Birth Place: | Madrid, Spain |
Nationality: | Spanish |
Field: | Theoretical physics |
Alma Mater: | Stony Brook University |
Doctoral Advisor: | Daniel Z. Freedman |
Known For: | Gravitational anomalies String theory |
Luis Álvarez-Gaumé (born 1955) is a Spanish theoretical physicist who works on string theory and quantum gravity.
Luis Álvarez-Gaumé obtained his PhD in 1981 from Stony Brook University and worked from 1981 to 1984 at Harvard University as a Junior Fellow, before he moved to Boston University to work as a professor. From 1986 until 2016, Álvarez-Gaumé was a permanent member of the CERN Theoretical Physics unit. In 2016, he became the director of the Simons Center for Geometry and Physics at Stony Brook.
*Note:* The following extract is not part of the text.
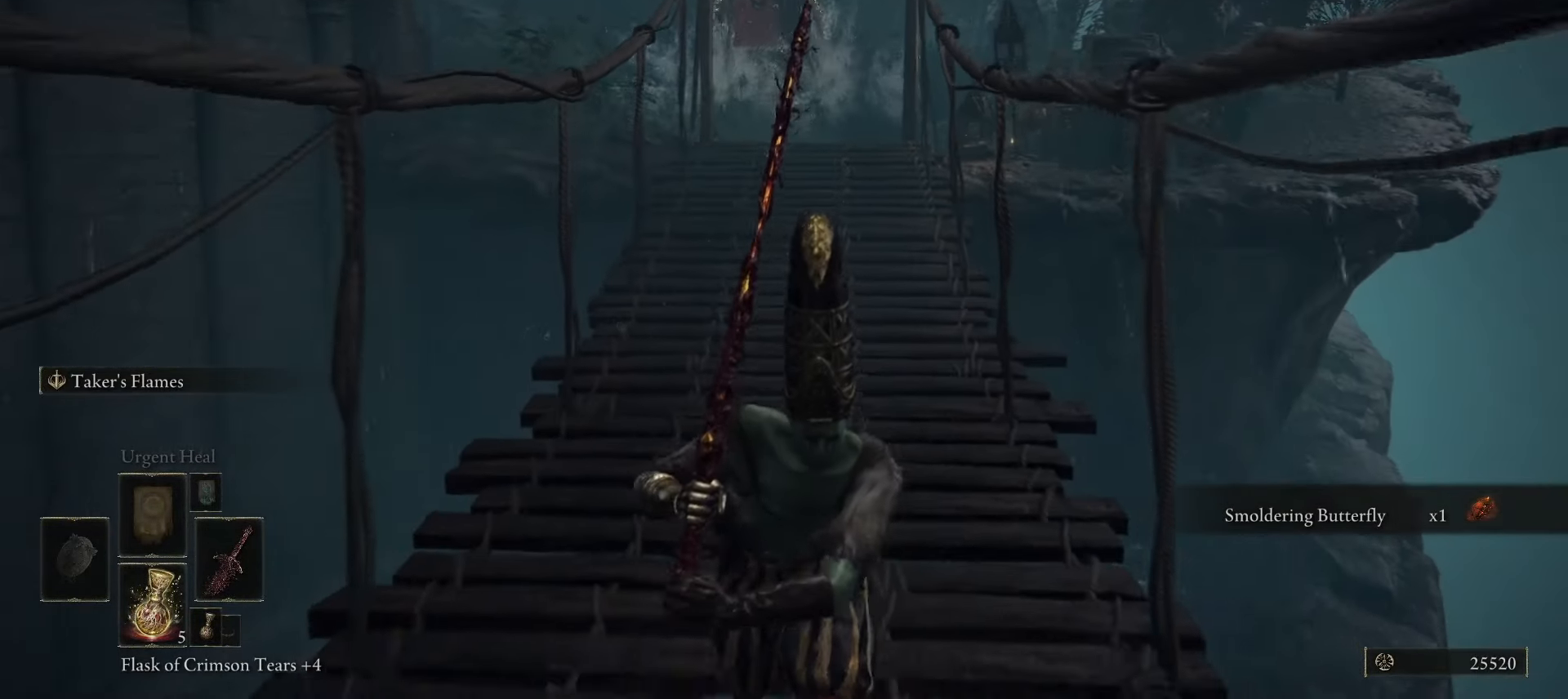
{"keys": ["s", "space"], "mouse": [], "events": []}
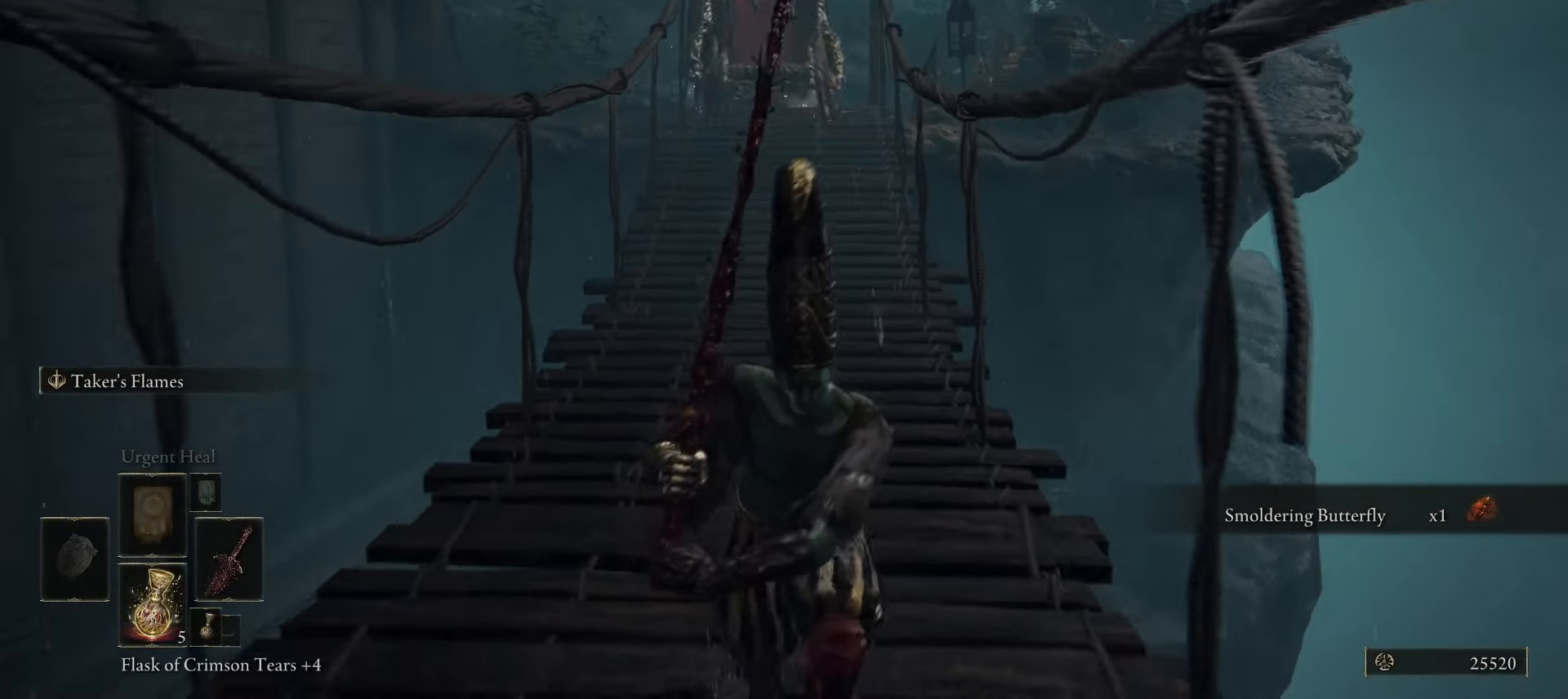
{"keys": ["s", "space"], "mouse": [], "events": []}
In the 1980s, Álvarez-Gaumé had various important contributions to the field of string theory and its mathematical framework. Together with Edward Witten he showed in 1983 that quantum field theories generally have gravitational anomalies.[1] Shortly after this, Michael Green and John Schwarz showed that such anomalies are avoided in various realizations of superstring theory. Álvarez-Gaumé is also known for a physical proof of the Atiyah–Singer theorem using supersymmetry.His work spans a range of different subjects, including string perturbation theory at higher orders, quantum field theories on Riemann surfaces,[2] quantum groups, as well as dualities in string theory and black holes in string theory.[3] [4] In the 1990s, Álvarez-Gaumé studied supersymmetry breaking at low energies (in N = 2 SUSY gauge theories).[5] [6] He has also co-authored a textbook on quantum field theory.[7]